Paddle TV and Ken Whiting have created an excellent tutorial video on Sweep and C to C roll.

Common Beginners Mistakes while Rolling

Keeping your body and head too low in the water when starting to roll: You need to aim to be able to see the side of your kayak while rolling.

Applying downward pressure too early: When your paddle is at 90 degrees, that's when you get most of the support, and if you apply the pressure too early, then you may not get good support to perform a hip snap.

Head coming up out of the water: I have been repeating throughout the article that your head should come out last while rolling. Still, there are people who try to bring their head up first, which is the most common mistake.

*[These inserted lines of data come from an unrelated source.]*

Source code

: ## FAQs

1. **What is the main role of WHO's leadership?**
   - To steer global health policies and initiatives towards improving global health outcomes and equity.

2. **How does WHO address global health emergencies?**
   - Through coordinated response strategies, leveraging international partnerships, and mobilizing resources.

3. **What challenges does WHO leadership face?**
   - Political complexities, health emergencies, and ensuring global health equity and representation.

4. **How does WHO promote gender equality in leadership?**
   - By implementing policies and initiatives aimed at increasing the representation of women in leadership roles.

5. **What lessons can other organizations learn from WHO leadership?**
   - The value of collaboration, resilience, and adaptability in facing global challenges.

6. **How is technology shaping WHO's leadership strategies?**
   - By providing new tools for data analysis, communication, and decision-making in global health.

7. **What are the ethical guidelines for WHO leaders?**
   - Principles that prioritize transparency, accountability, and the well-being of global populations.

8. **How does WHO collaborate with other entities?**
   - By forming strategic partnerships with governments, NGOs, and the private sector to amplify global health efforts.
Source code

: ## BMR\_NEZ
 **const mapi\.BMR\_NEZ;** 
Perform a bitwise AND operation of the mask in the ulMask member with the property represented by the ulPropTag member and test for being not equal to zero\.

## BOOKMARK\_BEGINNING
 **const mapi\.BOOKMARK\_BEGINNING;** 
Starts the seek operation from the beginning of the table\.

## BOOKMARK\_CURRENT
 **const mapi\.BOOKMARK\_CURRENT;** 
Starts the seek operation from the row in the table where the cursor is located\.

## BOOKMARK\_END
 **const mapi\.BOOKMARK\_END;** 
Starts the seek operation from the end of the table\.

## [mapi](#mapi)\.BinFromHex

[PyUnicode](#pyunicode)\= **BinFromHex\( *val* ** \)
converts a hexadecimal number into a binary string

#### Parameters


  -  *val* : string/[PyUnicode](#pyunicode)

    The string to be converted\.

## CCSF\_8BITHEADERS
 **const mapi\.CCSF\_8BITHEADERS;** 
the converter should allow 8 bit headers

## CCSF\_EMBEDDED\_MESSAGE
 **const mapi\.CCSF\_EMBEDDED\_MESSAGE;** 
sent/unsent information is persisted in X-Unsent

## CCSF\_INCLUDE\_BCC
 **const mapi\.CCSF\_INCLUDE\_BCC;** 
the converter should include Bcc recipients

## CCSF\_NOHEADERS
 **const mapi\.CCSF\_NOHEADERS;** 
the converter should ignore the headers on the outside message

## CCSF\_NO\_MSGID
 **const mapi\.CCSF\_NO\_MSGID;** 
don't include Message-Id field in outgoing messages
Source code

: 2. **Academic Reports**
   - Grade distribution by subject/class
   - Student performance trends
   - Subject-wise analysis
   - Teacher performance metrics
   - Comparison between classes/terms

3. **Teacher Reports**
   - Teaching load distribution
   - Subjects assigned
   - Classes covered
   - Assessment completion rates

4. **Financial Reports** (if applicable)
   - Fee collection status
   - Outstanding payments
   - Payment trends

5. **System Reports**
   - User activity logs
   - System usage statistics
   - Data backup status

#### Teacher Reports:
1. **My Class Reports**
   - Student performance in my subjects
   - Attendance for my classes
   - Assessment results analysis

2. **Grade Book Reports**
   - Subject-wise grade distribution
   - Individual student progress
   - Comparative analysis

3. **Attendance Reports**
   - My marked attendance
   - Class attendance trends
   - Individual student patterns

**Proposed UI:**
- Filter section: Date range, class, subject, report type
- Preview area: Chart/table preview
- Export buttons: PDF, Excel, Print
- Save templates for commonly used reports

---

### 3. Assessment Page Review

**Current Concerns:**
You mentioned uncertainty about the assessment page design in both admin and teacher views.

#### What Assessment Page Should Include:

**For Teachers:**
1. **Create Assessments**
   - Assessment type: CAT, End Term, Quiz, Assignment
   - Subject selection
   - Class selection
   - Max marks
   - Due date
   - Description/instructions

Other Kayak Rolling Techniques:

There are some other kayak rolling techniques to follow which are slightly different from what we have mentioned. You will be amazed to know that participants of the Greenland Kayaking Championships are required to perform 35 different rolling techniques, which means there are 35 different styles of rolling that can be learned.

Advanced Rolls:

These are advanced rolling techniques that you should know as you never know when you might need to use them. So, it is better to be prepared and informed.

  • Reverse Sweep Roll or Reverse Screw Roll: It is used when the paddler is pushed and leaning backward underwater rather than leaning forward as in a forward sweep or C to C.
  • Hand Roll: It is used when the kayaker has lost their paddle and needs to use their hands to roll.

Old or Obsolete Rolls:

These are the old school rolls that used to be popular and common. You may learn these as well in case you want to tackle rolling from all possible angles and situations.

  • Storm Roll
  • Steyr Roll
  • Pawlata Roll


While starting out with your paddling experience, it is very important for you to learn the rolling skill. Rolling a kayak is going to be a life-saving skill for you in many situations, so do spend enough time on it.

So, this was my basic guide on how to roll a kayak for you, but you need to understand that you are not going to roll in flat still water conditions. This guide is only to build your intuition. Try worsening your conditions and practice in more rough situations.